■ **Description of the task**
What is needed is an exact copy of the entries below, with the pictures left out.

■ **Material provided**
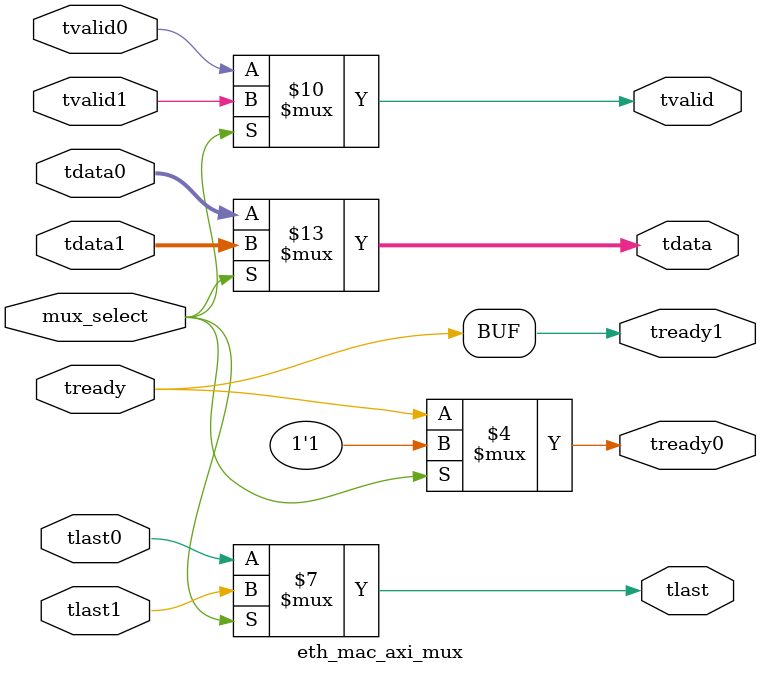
<source format=v>

`timescale 1 ps/1 ps

module eth_mac_axi_mux (
   input                   mux_select,

   // mux inputs
   input       [7:0]       tdata0,
   input                   tvalid0,
   input                   tlast0,
   output reg              tready0,
   
   input       [7:0]       tdata1,
   input                   tvalid1,
   input                   tlast1,
   output reg              tready1,
   
   // mux outputs
   output reg  [7:0]       tdata,
   output reg              tvalid,
   output reg              tlast,
   input                   tready
);

always @(mux_select or tdata0 or tvalid0 or tlast0 or tdata1 or 
         tvalid1 or tlast1)
begin
   if (mux_select) begin
      tdata    = tdata1;
      tvalid   = tvalid1;
      tlast    = tlast1;
   end
   else begin
      tdata    = tdata0;
      tvalid   = tvalid0;
      tlast    = tlast0;
   end
end

always @(mux_select or tready)
begin
   if (mux_select) begin
      tready0     = 1'b1;
   end
   else begin
      tready0     = tready;
   end
   tready1     = tready;
end

endmodule

</source>
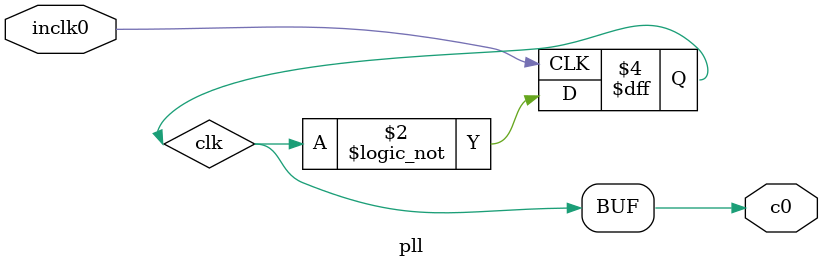
<source format=v>
module pll (
	input wire inclk0,
	output wire c0);

	reg clk = 1'b0;

	always @(posedge inclk0)
    clk <= !clk;

  assign c0 = clk;

endmodule

</source>
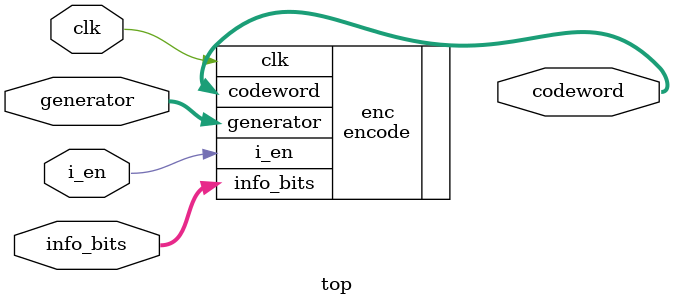
<source format=v>
module top(
    info_bits,
    generator,
    codeword,
    clk,
    i_en
);
parameter N = 11;
parameter K = 6;

input clk, i_en;
input [K-1:0] info_bits;
input [(K*N)-1:0] generator;
output [N-1:0] codeword;

encode #(.N(N), .K(K)) enc(
    .info_bits(info_bits),
    .generator(generator),
    .codeword(codeword),
    .clk(clk),
    .i_en(i_en)
);
endmodule

</source>
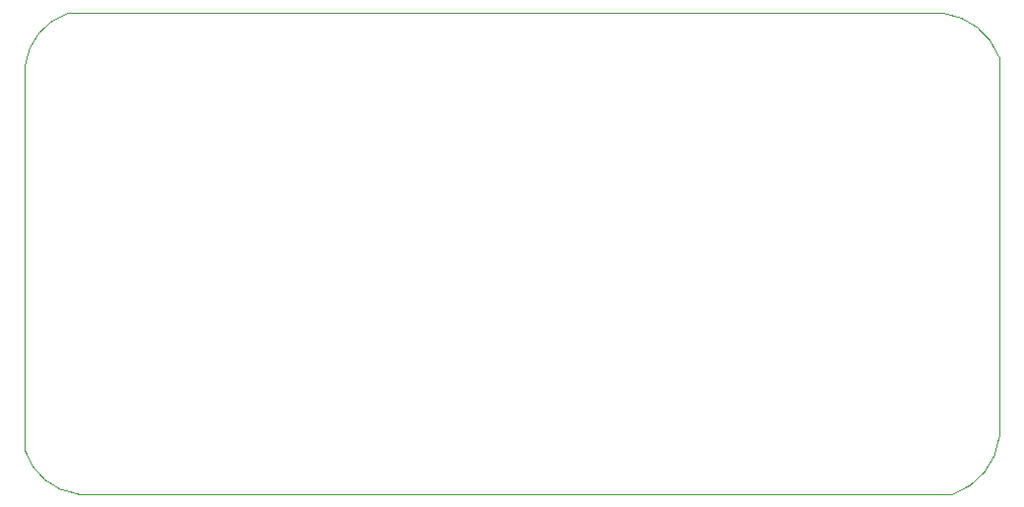
<source format=gbr>
%TF.GenerationSoftware,KiCad,Pcbnew,(6.0.2-0)*%
%TF.CreationDate,2022-09-10T16:34:37-06:00*%
%TF.ProjectId,Sensor Data Logger,53656e73-6f72-4204-9461-7461204c6f67,rev?*%
%TF.SameCoordinates,Original*%
%TF.FileFunction,Profile,NP*%
%FSLAX46Y46*%
G04 Gerber Fmt 4.6, Leading zero omitted, Abs format (unit mm)*
G04 Created by KiCad (PCBNEW (6.0.2-0)) date 2022-09-10 16:34:37*
%MOMM*%
%LPD*%
G01*
G04 APERTURE LIST*
%TA.AperFunction,Profile*%
%ADD10C,0.100000*%
%TD*%
G04 APERTURE END LIST*
D10*
X198108266Y-97790000D02*
G75*
G03*
X202154087Y-92794963I-1885659J5663336D01*
G01*
X197322963Y-56416016D02*
X122140692Y-56388000D01*
X198108266Y-97790000D02*
X122925995Y-97761984D01*
X118354163Y-93980000D02*
X118358708Y-60959832D01*
X202128718Y-60198000D02*
G75*
G03*
X197322963Y-56416016I-5533009J-2086456D01*
G01*
X202154087Y-92794963D02*
X202128718Y-60198000D01*
X118354163Y-93980000D02*
G75*
G03*
X122925995Y-97761984I5178912J1606191D01*
G01*
X122140692Y-56388000D02*
G75*
G03*
X118358708Y-60959832I1606191J-5178912D01*
G01*
M02*

</source>
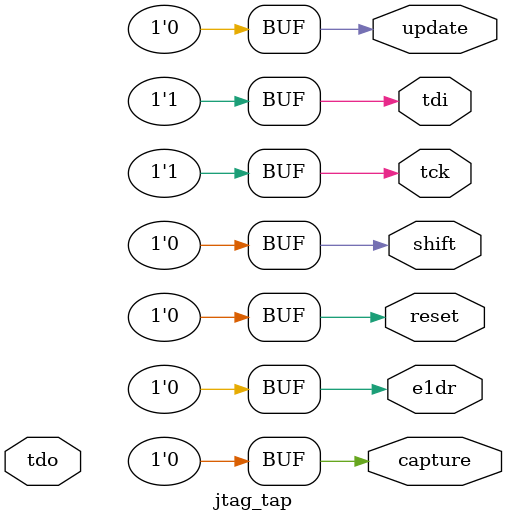
<source format=v>
module jtag_tap(
  output tck,
  output tdi,
  input tdo,
  output capture,
  output shift,
  output e1dr,
  output update,
  output reset
);

	assign tck = 1;
	assign tdi = 1;
	assign capture = 0;
	assign shift = 0;
	assign e1dr = 0;
	assign update = 0;
	assign reset = 0;

endmodule

</source>
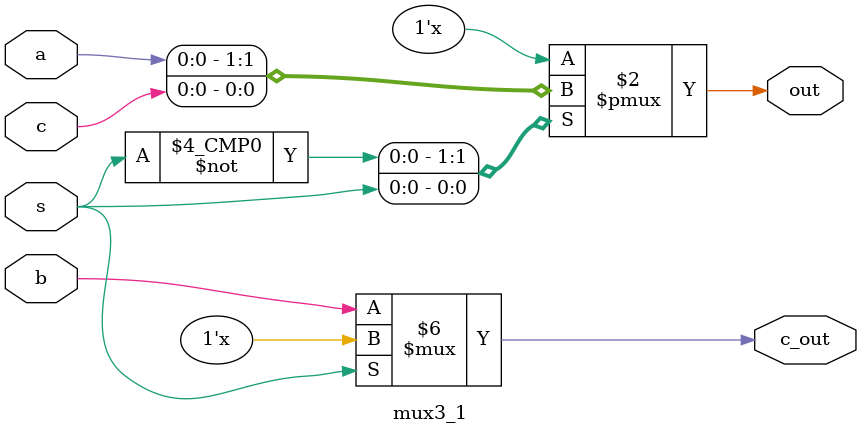
<source format=v>
module mux3_1(output reg out, c_out, input wire a, b, c, input wire s);
	always@(s or a or b or c)
		case(s)
			0:	begin
				c_out = b; out = a;
				end
			1:	begin
				out = c;
				c_out = 1'bx;
				end
			default:	begin
						c_out = 0; out = 0;
						end
		endcase
endmodule

</source>
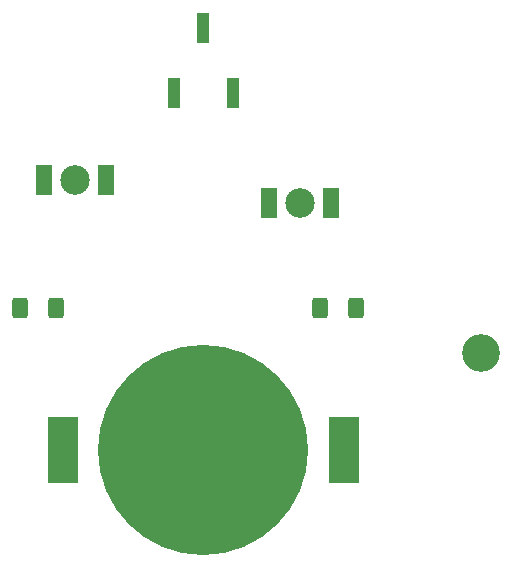
<source format=gbs>
%TF.GenerationSoftware,KiCad,Pcbnew,(6.0.7)*%
%TF.CreationDate,2022-11-12T15:58:39-06:00*%
%TF.ProjectId,chrimbus2022,63687269-6d62-4757-9332-3032322e6b69,rev?*%
%TF.SameCoordinates,Original*%
%TF.FileFunction,Soldermask,Bot*%
%TF.FilePolarity,Negative*%
%FSLAX46Y46*%
G04 Gerber Fmt 4.6, Leading zero omitted, Abs format (unit mm)*
G04 Created by KiCad (PCBNEW (6.0.7)) date 2022-11-12 15:58:39*
%MOMM*%
%LPD*%
G01*
G04 APERTURE LIST*
G04 Aperture macros list*
%AMRoundRect*
0 Rectangle with rounded corners*
0 $1 Rounding radius*
0 $2 $3 $4 $5 $6 $7 $8 $9 X,Y pos of 4 corners*
0 Add a 4 corners polygon primitive as box body*
4,1,4,$2,$3,$4,$5,$6,$7,$8,$9,$2,$3,0*
0 Add four circle primitives for the rounded corners*
1,1,$1+$1,$2,$3*
1,1,$1+$1,$4,$5*
1,1,$1+$1,$6,$7*
1,1,$1+$1,$8,$9*
0 Add four rect primitives between the rounded corners*
20,1,$1+$1,$2,$3,$4,$5,0*
20,1,$1+$1,$4,$5,$6,$7,0*
20,1,$1+$1,$6,$7,$8,$9,0*
20,1,$1+$1,$8,$9,$2,$3,0*%
G04 Aperture macros list end*
%ADD10C,3.200000*%
%ADD11R,1.000000X2.500000*%
%ADD12RoundRect,0.250000X0.400000X0.625000X-0.400000X0.625000X-0.400000X-0.625000X0.400000X-0.625000X0*%
%ADD13C,2.500000*%
%ADD14R,1.400000X2.600000*%
%ADD15C,17.800000*%
%ADD16R,2.600000X5.560000*%
G04 APERTURE END LIST*
D10*
%TO.C,H1*%
X162560000Y-116840000D03*
%TD*%
D11*
%TO.C,SW1*%
X136565000Y-94825000D03*
X139065000Y-89325000D03*
X141565000Y-94825000D03*
%TD*%
D12*
%TO.C,R2*%
X152045000Y-113030000D03*
X148945000Y-113030000D03*
%TD*%
%TO.C,R1*%
X126645000Y-113030000D03*
X123545000Y-113030000D03*
%TD*%
D13*
%TO.C,D2*%
X147260000Y-104140000D03*
D14*
X144660000Y-104140000D03*
X149860000Y-104140000D03*
%TD*%
D13*
%TO.C,D1*%
X128210000Y-102235000D03*
D14*
X125610000Y-102235000D03*
X130810000Y-102235000D03*
%TD*%
D15*
%TO.C,BT1*%
X139065000Y-125095000D03*
D16*
X150970000Y-125095000D03*
X127160000Y-125095000D03*
%TD*%
M02*

</source>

■ **Exercise answer**
<source format=v>

`timescale 1 ps/1 ps

module eth_mac_axi_mux (
   input                   mux_select,

   // mux inputs
   input       [7:0]       tdata0,
   input                   tvalid0,
   input                   tlast0,
   output reg              tready0,
   
   input       [7:0]       tdata1,
   input                   tvalid1,
   input                   tlast1,
   output reg              tready1,
   
   // mux outputs
   output reg  [7:0]       tdata,
   output reg              tvalid,
   output reg              tlast,
   input                   tready
);

always @(mux_select or tdata0 or tvalid0 or tlast0 or tdata1 or 
         tvalid1 or tlast1)
begin
   if (mux_select) begin
      tdata    = tdata1;
      tvalid   = tvalid1;
      tlast    = tlast1;
   end
   else begin
      tdata    = tdata0;
      tvalid   = tvalid0;
      tlast    = tlast0;
   end
end

always @(mux_select or tready)
begin
   if (mux_select) begin
      tready0     = 1'b1;
   end
   else begin
      tready0     = tready;
   end
   tready1     = tready;
end

endmodule

</source>
<source format=v>
module pll (
	input wire inclk0,
	output wire c0);

	reg clk = 1'b0;

	always @(posedge inclk0)
    clk <= !clk;

  assign c0 = clk;

endmodule

</source>
<source format=v>
module top(
    info_bits,
    generator,
    codeword,
    clk,
    i_en
);
parameter N = 11;
parameter K = 6;

input clk, i_en;
input [K-1:0] info_bits;
input [(K*N)-1:0] generator;
output [N-1:0] codeword;

encode #(.N(N), .K(K)) enc(
    .info_bits(info_bits),
    .generator(generator),
    .codeword(codeword),
    .clk(clk),
    .i_en(i_en)
);
endmodule

</source>
<source format=gbr>
%TF.GenerationSoftware,KiCad,Pcbnew,(6.0.2-0)*%
%TF.CreationDate,2022-09-10T16:34:37-06:00*%
%TF.ProjectId,Sensor Data Logger,53656e73-6f72-4204-9461-7461204c6f67,rev?*%
%TF.SameCoordinates,Original*%
%TF.FileFunction,Profile,NP*%
%FSLAX46Y46*%
G04 Gerber Fmt 4.6, Leading zero omitted, Abs format (unit mm)*
G04 Created by KiCad (PCBNEW (6.0.2-0)) date 2022-09-10 16:34:37*
%MOMM*%
%LPD*%
G01*
G04 APERTURE LIST*
%TA.AperFunction,Profile*%
%ADD10C,0.100000*%
%TD*%
G04 APERTURE END LIST*
D10*
X198108266Y-97790000D02*
G75*
G03*
X202154087Y-92794963I-1885659J5663336D01*
G01*
X197322963Y-56416016D02*
X122140692Y-56388000D01*
X198108266Y-97790000D02*
X122925995Y-97761984D01*
X118354163Y-93980000D02*
X118358708Y-60959832D01*
X202128718Y-60198000D02*
G75*
G03*
X197322963Y-56416016I-5533009J-2086456D01*
G01*
X202154087Y-92794963D02*
X202128718Y-60198000D01*
X118354163Y-93980000D02*
G75*
G03*
X122925995Y-97761984I5178912J1606191D01*
G01*
X122140692Y-56388000D02*
G75*
G03*
X118358708Y-60959832I1606191J-5178912D01*
G01*
M02*

</source>
<source format=v>
module jtag_tap(
  output tck,
  output tdi,
  input tdo,
  output capture,
  output shift,
  output e1dr,
  output update,
  output reset
);

	assign tck = 1;
	assign tdi = 1;
	assign capture = 0;
	assign shift = 0;
	assign e1dr = 0;
	assign update = 0;
	assign reset = 0;

endmodule

</source>
<source format=v>
module mux3_1(output reg out, c_out, input wire a, b, c, input wire s);
	always@(s or a or b or c)
		case(s)
			0:	begin
				c_out = b; out = a;
				end
			1:	begin
				out = c;
				c_out = 1'bx;
				end
			default:	begin
						c_out = 0; out = 0;
						end
		endcase
endmodule

</source>
<source format=gbs>
%TF.GenerationSoftware,KiCad,Pcbnew,(6.0.7)*%
%TF.CreationDate,2022-11-12T15:58:39-06:00*%
%TF.ProjectId,chrimbus2022,63687269-6d62-4757-9332-3032322e6b69,rev?*%
%TF.SameCoordinates,Original*%
%TF.FileFunction,Soldermask,Bot*%
%TF.FilePolarity,Negative*%
%FSLAX46Y46*%
G04 Gerber Fmt 4.6, Leading zero omitted, Abs format (unit mm)*
G04 Created by KiCad (PCBNEW (6.0.7)) date 2022-11-12 15:58:39*
%MOMM*%
%LPD*%
G01*
G04 APERTURE LIST*
G04 Aperture macros list*
%AMRoundRect*
0 Rectangle with rounded corners*
0 $1 Rounding radius*
0 $2 $3 $4 $5 $6 $7 $8 $9 X,Y pos of 4 corners*
0 Add a 4 corners polygon primitive as box body*
4,1,4,$2,$3,$4,$5,$6,$7,$8,$9,$2,$3,0*
0 Add four circle primitives for the rounded corners*
1,1,$1+$1,$2,$3*
1,1,$1+$1,$4,$5*
1,1,$1+$1,$6,$7*
1,1,$1+$1,$8,$9*
0 Add four rect primitives between the rounded corners*
20,1,$1+$1,$2,$3,$4,$5,0*
20,1,$1+$1,$4,$5,$6,$7,0*
20,1,$1+$1,$6,$7,$8,$9,0*
20,1,$1+$1,$8,$9,$2,$3,0*%
G04 Aperture macros list end*
%ADD10C,3.200000*%
%ADD11R,1.000000X2.500000*%
%ADD12RoundRect,0.250000X0.400000X0.625000X-0.400000X0.625000X-0.400000X-0.625000X0.400000X-0.625000X0*%
%ADD13C,2.500000*%
%ADD14R,1.400000X2.600000*%
%ADD15C,17.800000*%
%ADD16R,2.600000X5.560000*%
G04 APERTURE END LIST*
D10*
%TO.C,H1*%
X162560000Y-116840000D03*
%TD*%
D11*
%TO.C,SW1*%
X136565000Y-94825000D03*
X139065000Y-89325000D03*
X141565000Y-94825000D03*
%TD*%
D12*
%TO.C,R2*%
X152045000Y-113030000D03*
X148945000Y-113030000D03*
%TD*%
%TO.C,R1*%
X126645000Y-113030000D03*
X123545000Y-113030000D03*
%TD*%
D13*
%TO.C,D2*%
X147260000Y-104140000D03*
D14*
X144660000Y-104140000D03*
X149860000Y-104140000D03*
%TD*%
D13*
%TO.C,D1*%
X128210000Y-102235000D03*
D14*
X125610000Y-102235000D03*
X130810000Y-102235000D03*
%TD*%
D15*
%TO.C,BT1*%
X139065000Y-125095000D03*
D16*
X150970000Y-125095000D03*
X127160000Y-125095000D03*
%TD*%
M02*

</source>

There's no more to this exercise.